2. Brandon Jennings, -2.68 Net Possessions, 5 Oinks
Brandon Jennings boasted that he and the Milwaukee Bucks would beat the Miami Heat in six. Some have defended him by asking, “What was he supposed to say, they were going to lose?” Well those aren’t the only two options.
But regardless of what he said, if he had acted a little less like a spherical swine during the series, it might have been a little easier on him, but a point guard averaging 13.4 points on 14.3 shots and .298 shooting out and out screams, SUUUUUUEEEEYYYY!!”
Jennings is going to try and parlay that phenomenal performance into serious bacon next season as he’s a free agent now in search of a max contract.
He is a full-on hog roast.

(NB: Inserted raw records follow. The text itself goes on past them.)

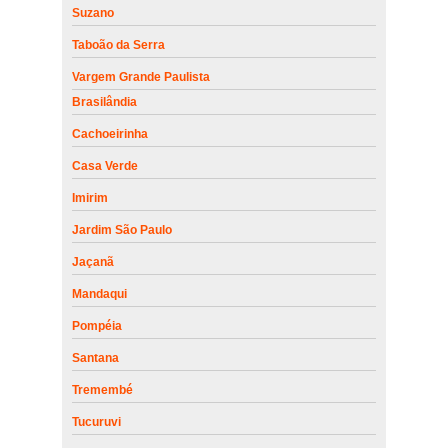
Suzano
Taboão da Serra
Vargem Grande Paulista
Brasilândia
Cachoeirinha
Casa Verde
Imirim
Jardim São Paulo
Jaçanã
Mandaqui
Pompéia
Santana
Tremembé
Tucuruvi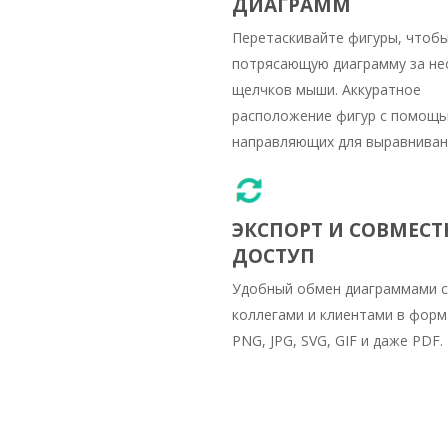
ДИАГРАММ
Перетаскивайте фигуры, чтобы
потрясающую диаграмму за не
щелчков мыши. Аккуратное
расположение фигур с помощ
направляющих для выравниван
ЭКСПОРТ И СОВМЕС
ДОСТУП
Удобный обмен диаграммами с
коллегами и клиентами в форм
PNG, JPG, SVG, GIF и даже PDF.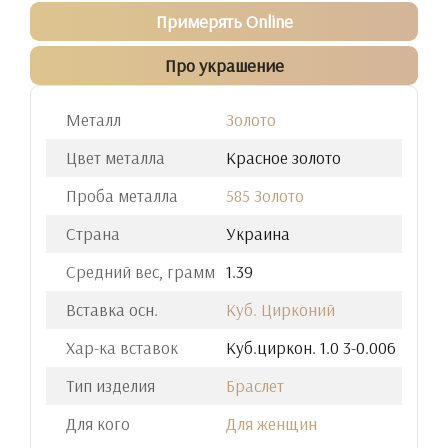
Примерять Online
Про украшение
Металл
Золото
Цвет металла
Красное золото
Проба металла
585 Золото
Страна
Украина
Средний вес, грамм
1.39
Вставка осн.
Куб. Цирконий
Хар-ка вставок
Куб.циркон. 1.0 3-0.006
Тип изделия
Браслет
Для кого
Для женщин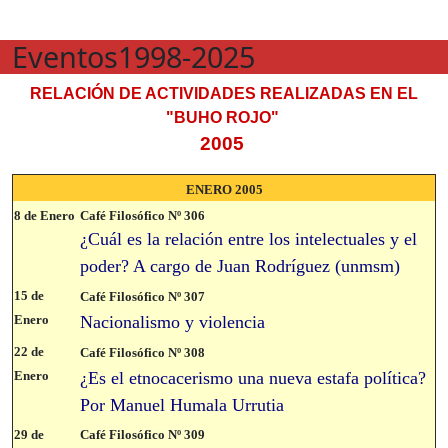
Eventos1998-2025
RELACIÓN DE ACTIVIDADES REALIZADAS EN EL
"BUHO ROJO"
2005
ENERO 2005
8 de Enero
Café Filosófico Nº 306
¿Cuál es la relación entre los intelectuales y el
poder? A cargo de Juan Rodríguez (unmsm)
15 de
Café Filosófico Nº 307
Enero
Nacionalismo y violencia
22 de
Café Filosófico Nº 308
Enero
¿Es el etnocacerismo una nueva estafa política?
Por Manuel Humala Urrutia
29 de
Café Filosófico Nº 309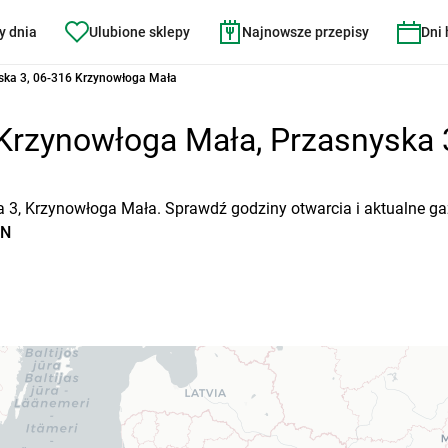
y dnia
Ulubione sklepy
Najnowsze przepisy
Dni
ska 3, 06-316 Krzynowłoga Mała
rzynowłoga Mała, Przasnyska 3 
 3, Krzynowłoga Mała. Sprawdź godziny otwarcia i aktualne ga
AN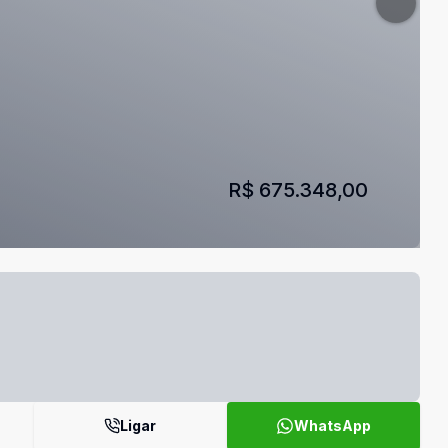
R$ 675.348,00
Ligar
WhatsApp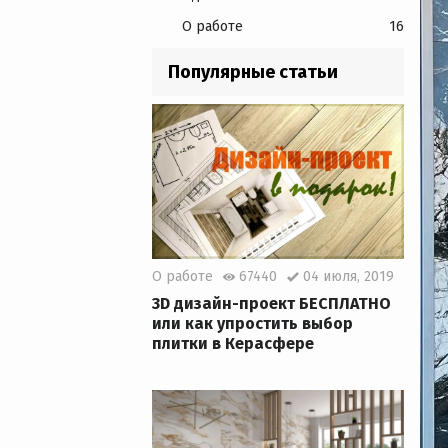
О работе
16
Популярные статьи
О работе
67440
04 июля, 2019
3D дизайн-проект БЕСПЛАТНО
или как упростить выбор
плитки в Керасфере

The expression, “whole-hog” could not be more apropos.
1. J.R. Smith, -3.72 Net Possessions, 3 Oinks
J.R. Smith is hot and cold and you kind of know what you’re going to get with him. You know you’re going to get some crazy shots. Some will go in. Some will be air balls. You know there are games where he can't hit a barn with an elephant from inside the barn. You also know that he can catch fire and carry your team at any time.
You don’t hope to stop Smith. You just hope to contain him, whether you’re the New York Knicks or the opponent. His Game 2 performance against the Indiana Pacers was just horrendous.
But with Smith, you get that. He could just as easily go 12 for 18 the next game and hit six threes or do something ridiculous. He’ll carry you or crush you. The one thing he could learn is to understand when it’s not his night.
You have to admire his chops. You just wish there weren't quite as many pork chops, with apple sauce...and all the trimmings.